São justamente essas notas de pé de página que, sob a maneira de esconderijos, guardam formidáveis tesouros. Aqui o organizador – que, na sua introdução, já avisara que se estava diante de um Mário longínquo “do intelectual vanguardista que provocara seus leitores denominando-se “lobo sem alcateia” (p. 19) – brinda-nos com revelações que, para mim, foram muito além da necessidade de contextualizar o leitor sobre a conjuntura que inspirara o escritor no seu ato criativo.

Uma delas está na crônica “Pois no passado mês de março, deu-se um acontecimento” (pp. 97-102), escrita a propósito de concurso que consagrou Luís Heitor Correia de Azevedo para a cátedra de Folclore Nacional da Escola Nacional de Música do Rio de Janeiro. À nota de rodapé 3, o organizador relata que, nos anos de 1924 e 1925, Mário, missivista compulsivo, revelara em carta ao amigo Luís da Câmara Cascudo a enorme “fome” que sentia pelas coisas do Norte, havendo, quando de seu famoso périplo no final de 1928 e início de 1929, feito a recolha, no Rio Grande do Norte, de cocos, fandangos, toadas, emboladas, melodias do boi, desafios e canções sertanejas.
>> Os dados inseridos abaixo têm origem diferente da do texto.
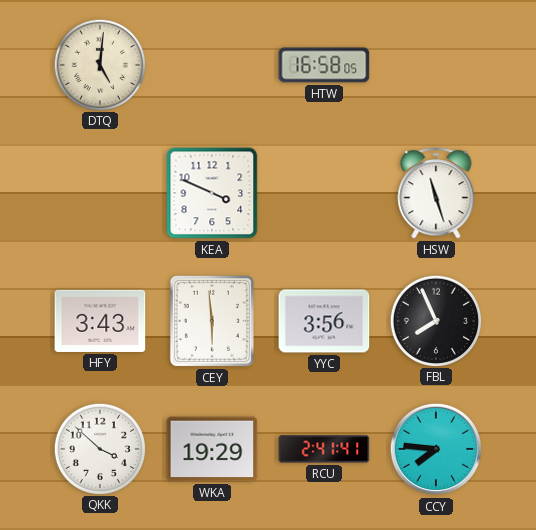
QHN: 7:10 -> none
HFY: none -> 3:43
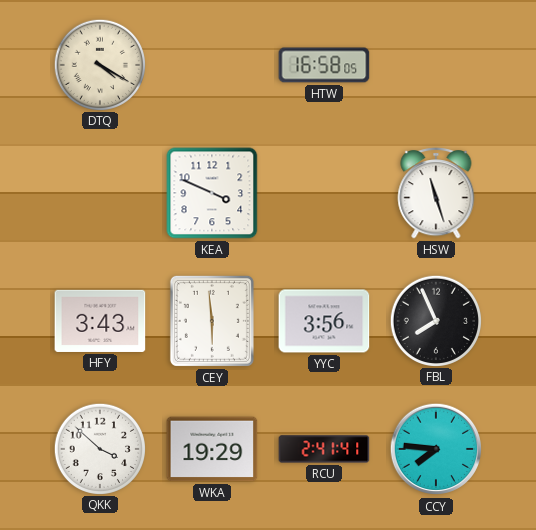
DTQ: 5:01 -> 4:20
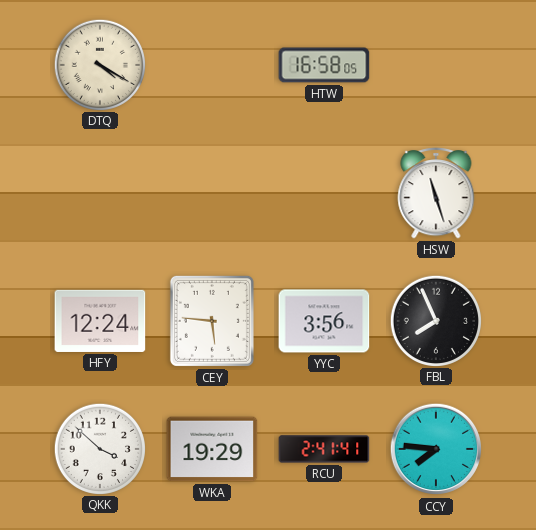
KEA: 3:49 -> none
HFY: 3:43 -> 12:24
CEY: 5:59 -> 5:46
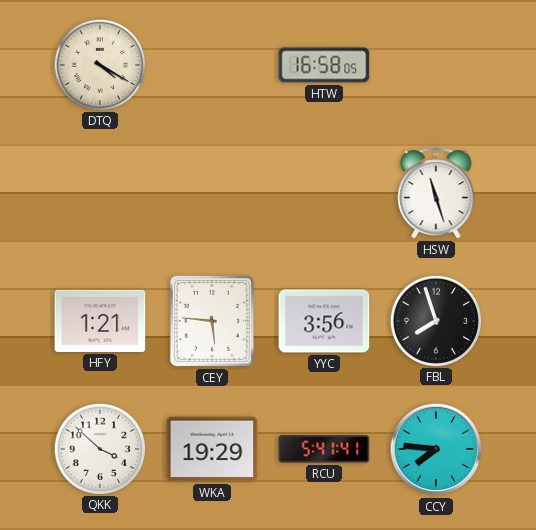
HFY: 12:24 -> 1:21
FBL: 7:56 -> 7:57
RCU: 2:41 -> 5:41
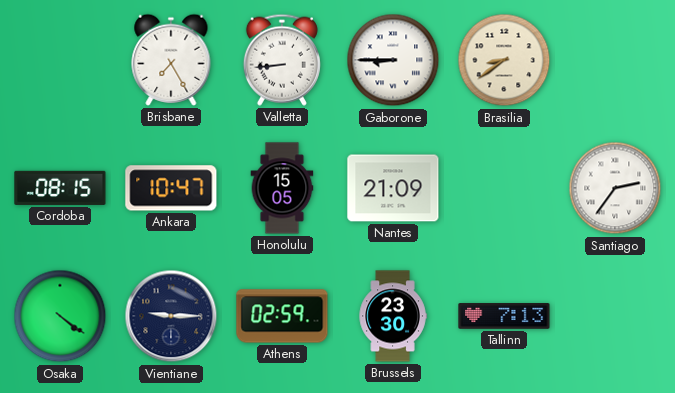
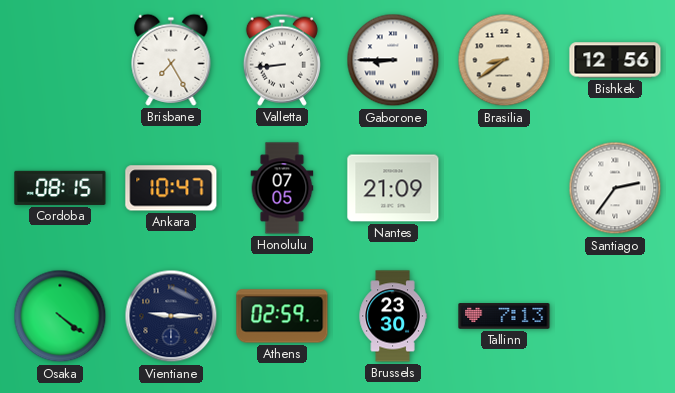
Bishkek: none -> 12:56
Honolulu: 15:05 -> 07:05
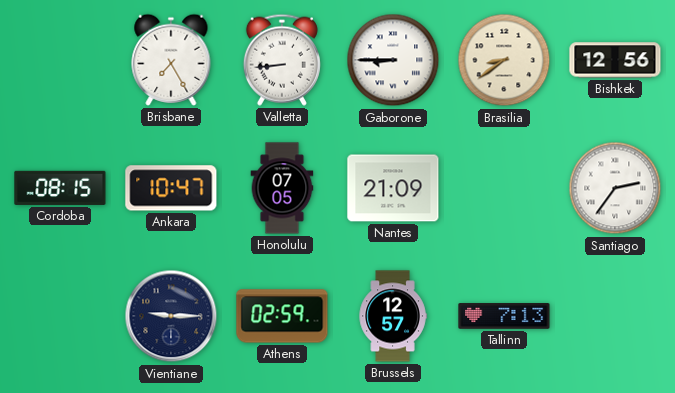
Osaka: 4:21 -> none
Brussels: 23:30 -> 12:57
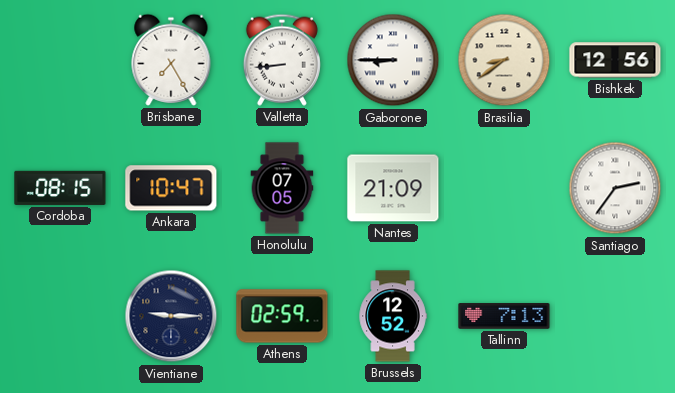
Brussels: 12:57 -> 12:52
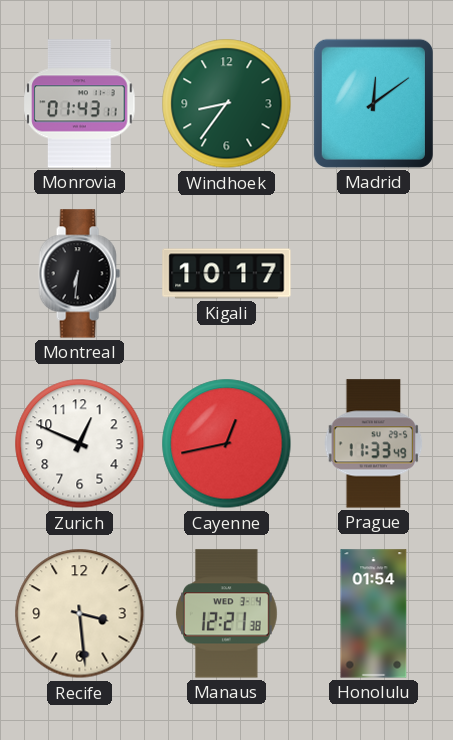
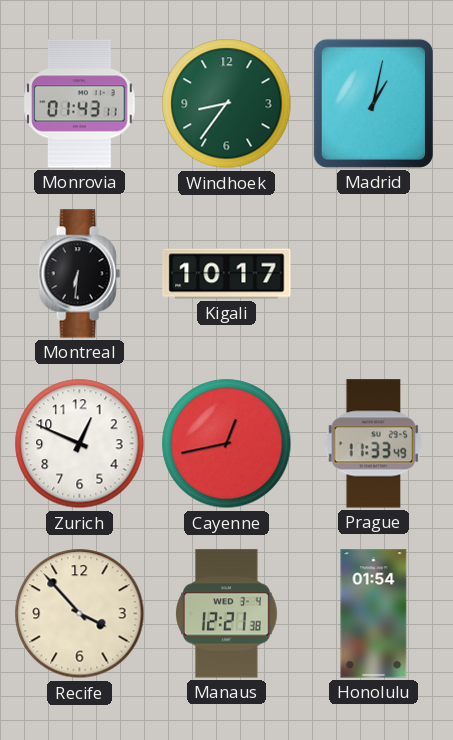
Madrid: 12:09 -> 1:02
Recife: 3:29 -> 3:53
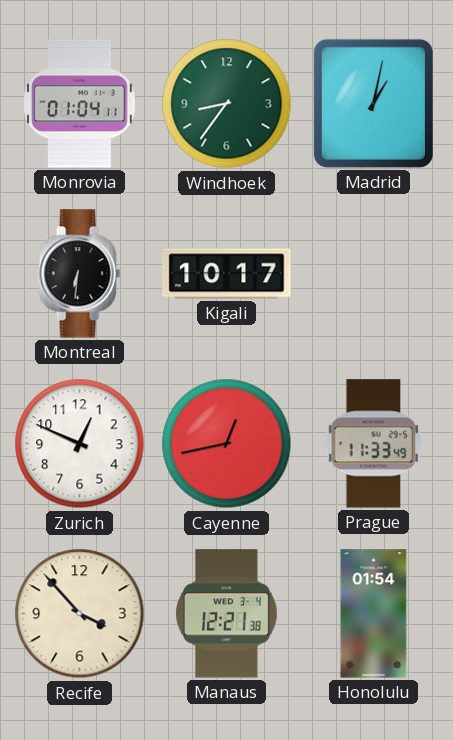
Monrovia: 01:43 -> 01:04
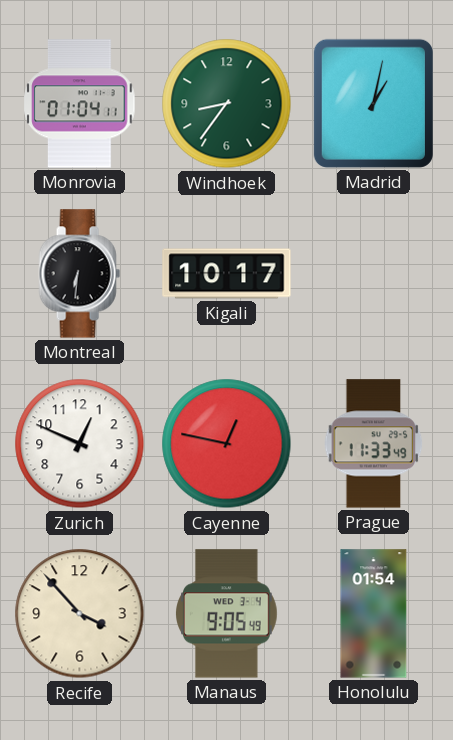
Cayenne: 12:43 -> 12:47
Manaus: 12:21 -> 9:05
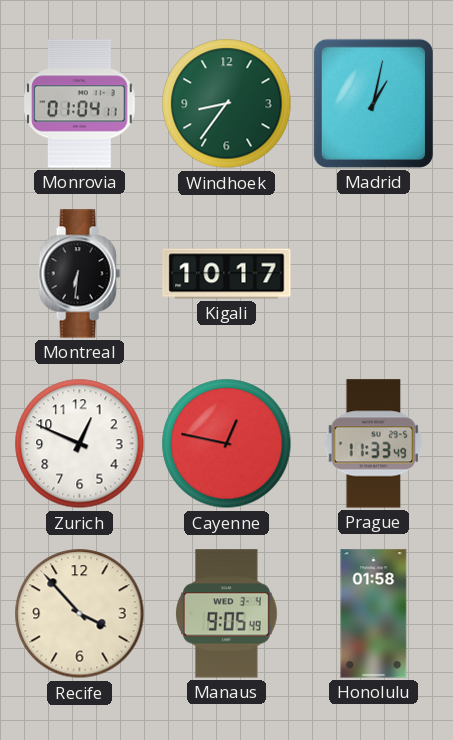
Honolulu: 01:54 -> 01:58
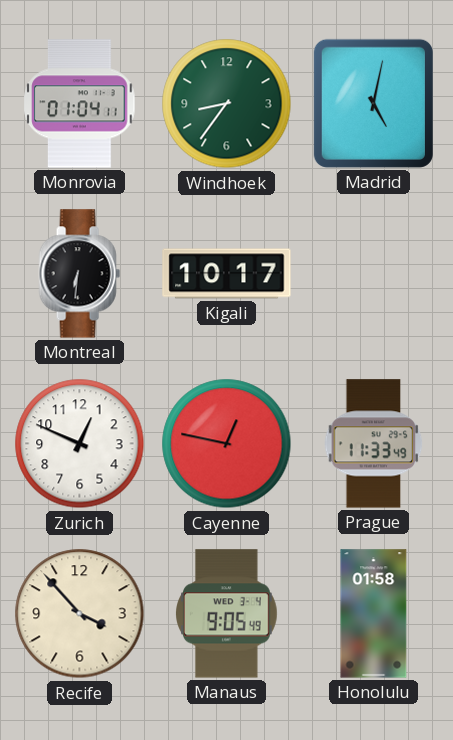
Madrid: 1:02 -> 5:02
Ainda no mesmo texto, à feição de concluir, há narrativa do próprio Mário da passagem pelo engenho Bom Jardim, de Antônio Bento de Araújo Lima, onde se deparou com o que denominou de “uma melodia em que emitia um som aberrante dos que conhecemos em nossa educação europeia” (p. 101), entoada por Vilemão da Trindade.O mais interessante é que, após ouvi-la muitas vezes, o viajante ousou reproduzi-la no piano e cada vez que a executava o seu pobre colaborador tornava a dizer que não era assim.

Isso ocorreu até que, persistindo o impasse diante de uma irritação fingida do intelectual, dizendo que o piano não tinha o som que ele cantava, Vilemão, “muito envergonhado por não concordar com o ‘seu dotô’, hesitou, mexeu-se, mas acabou afirmando mesmo que ele então não sabia como era, mas a frase não era assim como eu reproduzia no piano. Achei o caso tão admirável que chamei o meu amigo Antônio Bento de Araújo Lima, para que autenticasse o meu achado” (pp. 101-102).

À medida que tece sem cessar o fio da identidade de um povo, a cultura nunca deixa de surpreender.  


*Edilson Pereira Nobre Júnior é magistrado e professor.